Two York City firefighters killed in collapse at Weaver Piano Co. fire
A procession of police and fire vehicles escort a fallen York City Firefighter from Wellspan York Hospital.
Two York City firefighters were killed when a wall collapsed Thursday at the former Weaver Piano & Organ Co. building, which had been heavily damaged in a fire that began the day before.
Ivan Flanscha, 50, of York Township, died just before 4 p.m. at York Hospital, according to a report from the York County Coroner's Office.
Zachary Anthony, 29, also died at York Hospital, according to a news release from York City.
Two other firefighters, Erik Swanson and Assistant Chief Greg Altland, were being treated for non-life-threatening injuries, according to the city.
York City Mayor Michael Helfrich, in an evening news conference at City Hall, called it "a tragic day in York's history."
"This is the worst day in my career," said York City Fire Chief David Michaels.
"These are the guys you wanted in the fire truck," he said of Flanscha and Anthony.
Firefighters battle a three-alarm fire in the former Weaver Piano & Organ Co. building at 127 N. Broad St. in York City.
Michaels continued, saying the department has not gone through something like this since 1971.
"No department wants to go through this," he said, adding that they were going to lean on a lot of people.
The surviving injured firefighters also will be "key in our healing process," Michaels said.
Collapse: The York County coroner was called to York Hospital after a wall collapsed at the 127 N. Broad St. fire scene Thursday afternoon.
A three-alarm fire was reported there shortly after 3 p.m. Wednesday, March 21. Firefighters remained at the scene through the night and continued to put out hot spots Thursday.
Four firefighters were taken away in ambulances after a mayday call went out shortly after 3 p.m.
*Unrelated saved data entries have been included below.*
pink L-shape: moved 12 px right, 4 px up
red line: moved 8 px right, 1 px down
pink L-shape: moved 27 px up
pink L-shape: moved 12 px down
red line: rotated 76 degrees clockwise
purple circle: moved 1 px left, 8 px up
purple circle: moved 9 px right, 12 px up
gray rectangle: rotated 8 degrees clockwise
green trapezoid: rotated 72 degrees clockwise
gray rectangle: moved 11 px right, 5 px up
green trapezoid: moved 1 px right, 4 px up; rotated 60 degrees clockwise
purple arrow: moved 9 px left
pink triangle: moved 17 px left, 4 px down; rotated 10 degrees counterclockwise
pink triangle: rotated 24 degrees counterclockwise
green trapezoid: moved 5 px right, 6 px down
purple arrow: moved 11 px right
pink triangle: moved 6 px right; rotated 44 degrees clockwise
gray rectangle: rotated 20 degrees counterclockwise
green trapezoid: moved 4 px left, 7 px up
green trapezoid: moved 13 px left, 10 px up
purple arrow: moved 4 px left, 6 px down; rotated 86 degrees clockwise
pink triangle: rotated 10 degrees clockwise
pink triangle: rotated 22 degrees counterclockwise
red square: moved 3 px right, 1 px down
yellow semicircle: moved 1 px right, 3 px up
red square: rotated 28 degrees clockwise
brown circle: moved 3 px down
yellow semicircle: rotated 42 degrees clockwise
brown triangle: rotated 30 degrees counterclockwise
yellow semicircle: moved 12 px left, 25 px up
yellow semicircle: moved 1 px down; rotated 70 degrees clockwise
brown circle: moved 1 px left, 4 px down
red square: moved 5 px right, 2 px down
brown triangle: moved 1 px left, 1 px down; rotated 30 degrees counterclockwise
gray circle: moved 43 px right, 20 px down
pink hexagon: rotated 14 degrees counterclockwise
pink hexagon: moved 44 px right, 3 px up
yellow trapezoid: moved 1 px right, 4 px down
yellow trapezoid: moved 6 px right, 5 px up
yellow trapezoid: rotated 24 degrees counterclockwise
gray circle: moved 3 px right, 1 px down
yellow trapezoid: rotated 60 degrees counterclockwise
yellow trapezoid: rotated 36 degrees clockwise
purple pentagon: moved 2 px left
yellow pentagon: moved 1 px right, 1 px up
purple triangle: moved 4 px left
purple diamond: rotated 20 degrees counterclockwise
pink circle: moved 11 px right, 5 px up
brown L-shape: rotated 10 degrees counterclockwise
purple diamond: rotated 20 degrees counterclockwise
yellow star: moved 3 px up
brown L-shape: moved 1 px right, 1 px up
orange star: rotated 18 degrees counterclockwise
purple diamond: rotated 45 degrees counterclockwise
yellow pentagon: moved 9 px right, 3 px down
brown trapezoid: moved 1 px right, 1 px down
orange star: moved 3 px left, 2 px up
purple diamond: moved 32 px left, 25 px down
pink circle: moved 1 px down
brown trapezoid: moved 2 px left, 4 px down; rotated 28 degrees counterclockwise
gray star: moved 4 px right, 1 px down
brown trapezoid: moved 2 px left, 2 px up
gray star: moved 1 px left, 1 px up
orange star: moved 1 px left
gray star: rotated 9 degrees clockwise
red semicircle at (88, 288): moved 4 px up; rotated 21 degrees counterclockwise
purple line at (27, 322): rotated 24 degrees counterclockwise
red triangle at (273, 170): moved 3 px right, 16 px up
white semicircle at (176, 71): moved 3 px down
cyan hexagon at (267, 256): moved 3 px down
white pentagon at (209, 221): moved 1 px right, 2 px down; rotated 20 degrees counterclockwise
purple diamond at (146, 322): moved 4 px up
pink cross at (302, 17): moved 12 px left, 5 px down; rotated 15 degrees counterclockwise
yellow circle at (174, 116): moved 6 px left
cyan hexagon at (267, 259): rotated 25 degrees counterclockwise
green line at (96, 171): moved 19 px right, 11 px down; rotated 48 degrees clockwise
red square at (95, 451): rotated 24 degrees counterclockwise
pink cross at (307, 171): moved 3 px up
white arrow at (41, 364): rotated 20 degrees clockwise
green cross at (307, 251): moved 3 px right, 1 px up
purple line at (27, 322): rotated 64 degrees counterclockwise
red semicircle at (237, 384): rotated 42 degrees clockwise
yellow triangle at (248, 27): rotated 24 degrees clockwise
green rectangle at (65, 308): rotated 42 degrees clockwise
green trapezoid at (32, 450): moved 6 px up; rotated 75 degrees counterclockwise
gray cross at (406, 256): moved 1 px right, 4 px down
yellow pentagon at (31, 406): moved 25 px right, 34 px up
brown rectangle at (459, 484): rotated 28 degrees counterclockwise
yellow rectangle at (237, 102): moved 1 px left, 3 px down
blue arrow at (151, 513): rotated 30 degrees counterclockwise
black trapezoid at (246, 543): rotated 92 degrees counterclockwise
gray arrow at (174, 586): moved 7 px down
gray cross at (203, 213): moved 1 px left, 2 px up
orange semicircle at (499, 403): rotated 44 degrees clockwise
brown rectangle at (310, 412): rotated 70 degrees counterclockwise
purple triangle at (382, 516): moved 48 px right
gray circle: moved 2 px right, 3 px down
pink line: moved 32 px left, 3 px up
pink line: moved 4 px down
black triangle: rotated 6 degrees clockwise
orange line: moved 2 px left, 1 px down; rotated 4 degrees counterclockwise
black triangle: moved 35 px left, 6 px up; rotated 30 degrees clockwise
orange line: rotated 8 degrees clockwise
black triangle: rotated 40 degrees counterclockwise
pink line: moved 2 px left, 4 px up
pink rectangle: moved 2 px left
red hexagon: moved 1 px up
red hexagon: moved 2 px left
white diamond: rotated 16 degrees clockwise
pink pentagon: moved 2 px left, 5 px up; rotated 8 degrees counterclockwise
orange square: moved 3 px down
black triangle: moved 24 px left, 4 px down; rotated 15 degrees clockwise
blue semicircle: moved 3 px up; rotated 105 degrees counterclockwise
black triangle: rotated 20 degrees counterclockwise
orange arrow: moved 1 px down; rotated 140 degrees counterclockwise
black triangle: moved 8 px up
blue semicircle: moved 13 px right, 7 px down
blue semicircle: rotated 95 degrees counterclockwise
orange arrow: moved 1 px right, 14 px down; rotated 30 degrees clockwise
Thursday, March 22, according to York County 911 dispatches.
A wall on the south side of the building along Philadelphia Street collapsed, bringing that part of the four-story building down as firefighters were inside, according to Helfrich.
Helfrich said the four firefighters were trapped, and they were all taken to York Hospital after being extricated.
Flanscha was the York City Firefighter of the Year for 2004, and Anthony had been with the department since 2010.
Helfrich said fire departments from Lancaster, Hanover and Harrisburg had stepped in to offer assistance, manning York City's fire stations and agreeing to stay on and help as long as needed.
Andrew Panteris, of the International Association of Firefighters (IAFF) said peer groups would be brought in to help the families of the fallen.
Some families living on Walnut Street were displaced by the collapse and were being cared for at a nearby church, Helfrich said.
The blaze the day before had partially destroyed the historic factory that was in the process of being converted into apartments.
Flanscha: At the ceremony where Flanscha was named Firefighter of the Year for 2004, now-retired Fire Chief John Senft said Flanscha "always displayed a consciousness to duty and a strong desire to help others."
Senft recalled that Flanscha rescued a person trapped in a South Queen Street house fire several years earlier — for which he received a chief's commendation — and volunteered his time with the department's Honor Guard and Combat Challenge Team and as an emergency-care instructor.
Flanscha also served as a member of the Professional Firefighters Association's executive board and prepared musical selections for the department's annual memorial service.
The chief also commended Flanscha for buying blighted properties in York City and renovating them.
"I was really surprised," Flanscha had said after being honored. "I didn't feel like I had a spectacular year in 2004 ... and there are so many other worthy people."
At the time, he and his wife, Tina, had three daughters.
He said his two older girls often accompanied him to the fire station, where they get to "drive" the fire truck and eat ice cream.
"They like to go everywhere with me," he said.
Weaver building: Almost a century after the peak of the piano manufacturing industry, the Weaver Piano & Organ Co. building was soon to get a new lease on life.
Real estate developer Matt Steinkamp and Lara Bushey, his wife and business partner, were planning to convert the former factory into a modern apartment building with 42 market-rate units, Steinkamp said last year.
The building was to include one-bedroom and two-bedroom apartments, with floor space ranging from 750 square feet to 1,200 square feet, he said.
Steinkamp said in May 2017 he and Bushey expected the project to be complete this spring or summer.
Michaels said his department has made contact with the owners as well as with the trade workers who were helping with the renovation.
The property opened as an organ-production facility around 1880, and it eventually grew to a third of the size of the building that stands there today, according to the developer.
There were multiple renovations and additions to the building between 1880 and the peak of the piano industry in the 1920s, when the Weaver Piano & Organ Co. produced 45 to 50 pianos daily, he said.
After the stock market crashed in 1929, the automobile replaced the piano as society’s preeminent status symbol and “pretty much wiped out the piano industry,” Steinkamp said.
The building became a distribution center for Mailman’s department store in the 1960s and '70s before being used as an auto repair shop and, more recently, for storage, he said.
— Editor's note: This report has been corrected to note the York County Coroner's Office was dispatched to York Hospital, not to the fire scene.